* **TEXT PROVIDED**

I swore that, whatever it had cost Ambrose in pain and suffering before he died, I would return it, in full measure, upon the woman who had caused it.  I believed in the truth of those two letters that I held in my right hand.  The last Ambrose had ever written to me.  Someday, somehow, I would repay my cousin Rachel.


Returning home is a comfort to Philip, realizing that the estate now belongs to him (though, by a technicality, it does not pass into Philip’s full ownership until his twenty-fifth birthday in a few months’ time).  Not long after his return, however, Philip learns that Rachel has also traveled to England and wishes to see him, to bestow upon him all of Ambrose’s possessions.  Philip’s godfather points out to him that Rachel has inherited nothing from Ambrose: Ambrose never rewrote his will after his marriage, thus the entire estate passes to Philip only.  Philip impulsively invites Rachel to his home, intent on confronting her.


But Rachel is quite unlike any of the pictures he has formed in his mind.  She is short, with brown hair and wide eyes, dressed in mourning black.  She speaks of Ambrose and his home in England with great familiarity and knowledge, making Philip realize how well she knew Ambrose.  She has an easy manner and a bubble of laughter in her voice.  In sharing a story Ambrose told her, Philip finds himself laughing alongside her.  


Soon Philip realizes that the woman he hated is not Rachel at all.  And from hated his emotions toward Rachel turn to quite the opposite: appreciation, admiration, attraction … and even obsession.  Philip’s actions become increasingly impulsive.

* **TASK A**
Rewrite the paragraph of the text about Philip and Rachel that begins "Returning home is a comfort to Philip" as a short bulleted list, keeping its main facts.
* **TASK B**
According to the final paragraph of the text about Philip and Rachel, Philip's feelings toward Rachel turn from hatred into other emotions. List all of those emotions.
* **TASK C**
Repeat part of the text about Philip and Rachel word for word, starting with "But Rachel is" and going on through "laughing alongside her.".

* **COLLECTED MATERIAL**
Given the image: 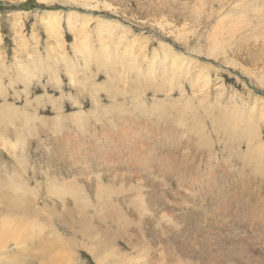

* **WRITTEN REPLY A**
- Philip finds comfort in returning home and knowing the estate is now his. By a technicality it does not fully pass to him until his twenty-fifth birthday, a few months away.
- Soon after his return, he learns that Rachel has also come to England. She wants to see him so she can give him all of Ambrose's possessions.
- His godfather points out that Rachel has inherited nothing. Ambrose never rewrote his will after marrying, so the entire estate passes to Philip alone.
- Philip impulsively invites Rachel to his home, intending to confront her.

* **WRITTEN REPLY B**
- appreciation
- admiration
- attraction
- obsession

* **WRITTEN REPLY C**
But Rachel is quite unlike any of the pictures he has formed in his mind.  She is short, with brown hair and wide eyes, dressed in mourning black.  She speaks of Ambrose and his home in England with great familiarity and knowledge, making Philip realize how well she knew Ambrose.  She has an easy manner and a bubble of laughter in her voice.  In sharing a story Ambrose told her, Philip finds himself laughing alongside her.